Stored items:

-=-=-=-=-

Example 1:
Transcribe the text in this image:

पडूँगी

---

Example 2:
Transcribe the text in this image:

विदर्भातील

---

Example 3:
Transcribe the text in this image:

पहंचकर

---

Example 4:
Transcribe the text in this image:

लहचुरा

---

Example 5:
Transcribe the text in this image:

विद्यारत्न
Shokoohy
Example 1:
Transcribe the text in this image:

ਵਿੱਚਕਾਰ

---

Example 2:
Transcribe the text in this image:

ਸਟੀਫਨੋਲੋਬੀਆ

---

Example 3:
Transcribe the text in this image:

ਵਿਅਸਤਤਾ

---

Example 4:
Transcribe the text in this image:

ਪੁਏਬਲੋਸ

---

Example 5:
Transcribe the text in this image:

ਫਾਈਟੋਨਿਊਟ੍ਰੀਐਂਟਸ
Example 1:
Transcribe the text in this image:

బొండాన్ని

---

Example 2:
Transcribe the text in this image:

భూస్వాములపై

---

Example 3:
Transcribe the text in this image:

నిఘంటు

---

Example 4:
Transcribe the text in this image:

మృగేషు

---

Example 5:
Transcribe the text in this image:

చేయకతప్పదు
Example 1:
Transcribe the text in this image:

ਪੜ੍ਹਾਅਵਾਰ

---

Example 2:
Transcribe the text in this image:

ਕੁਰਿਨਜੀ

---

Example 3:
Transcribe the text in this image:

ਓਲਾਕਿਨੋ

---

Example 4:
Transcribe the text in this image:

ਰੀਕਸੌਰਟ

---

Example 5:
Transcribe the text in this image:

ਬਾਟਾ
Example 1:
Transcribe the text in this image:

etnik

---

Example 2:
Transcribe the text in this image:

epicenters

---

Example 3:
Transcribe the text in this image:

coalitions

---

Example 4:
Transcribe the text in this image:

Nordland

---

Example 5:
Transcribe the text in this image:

-=-=-=-=-

EXERCISE INSTRUCTIONS:
Each record shown above must be reproduced exactly.

SOLUTION:
Example 1:
Transcribe the text in this image:

पडूँगी

---

Example 2:
Transcribe the text in this image:

विदर्भातील

---

Example 3:
Transcribe the text in this image:

पहंचकर

---

Example 4:
Transcribe the text in this image:

लहचुरा

---

Example 5:
Transcribe the text in this image:

विद्यारत्न
Shokoohy
Example 1:
Transcribe the text in this image:

ਵਿੱਚਕਾਰ

---

Example 2:
Transcribe the text in this image:

ਸਟੀਫਨੋਲੋਬੀਆ

---

Example 3:
Transcribe the text in this image:

ਵਿਅਸਤਤਾ

---

Example 4:
Transcribe the text in this image:

ਪੁਏਬਲੋਸ

---

Example 5:
Transcribe the text in this image:

ਫਾਈਟੋਨਿਊਟ੍ਰੀਐਂਟਸ
Example 1:
Transcribe the text in this image:

బొండాన్ని

---

Example 2:
Transcribe the text in this image:

భూస్వాములపై

---

Example 3:
Transcribe the text in this image:

నిఘంటు

---

Example 4:
Transcribe the text in this image:

మృగేషు

---

Example 5:
Transcribe the text in this image:

చేయకతప్పదు
Example 1:
Transcribe the text in this image:

ਪੜ੍ਹਾਅਵਾਰ

---

Example 2:
Transcribe the text in this image:

ਕੁਰਿਨਜੀ

---

Example 3:
Transcribe the text in this image:

ਓਲਾਕਿਨੋ

---

Example 4:
Transcribe the text in this image:

ਰੀਕਸੌਰਟ

---

Example 5:
Transcribe the text in this image:

ਬਾਟਾ
Example 1:
Transcribe the text in this image:

etnik

---

Example 2:
Transcribe the text in this image:

epicenters

---

Example 3:
Transcribe the text in this image:

coalitions

---

Example 4:
Transcribe the text in this image:

Nordland

---

Example 5:
Transcribe the text in this image:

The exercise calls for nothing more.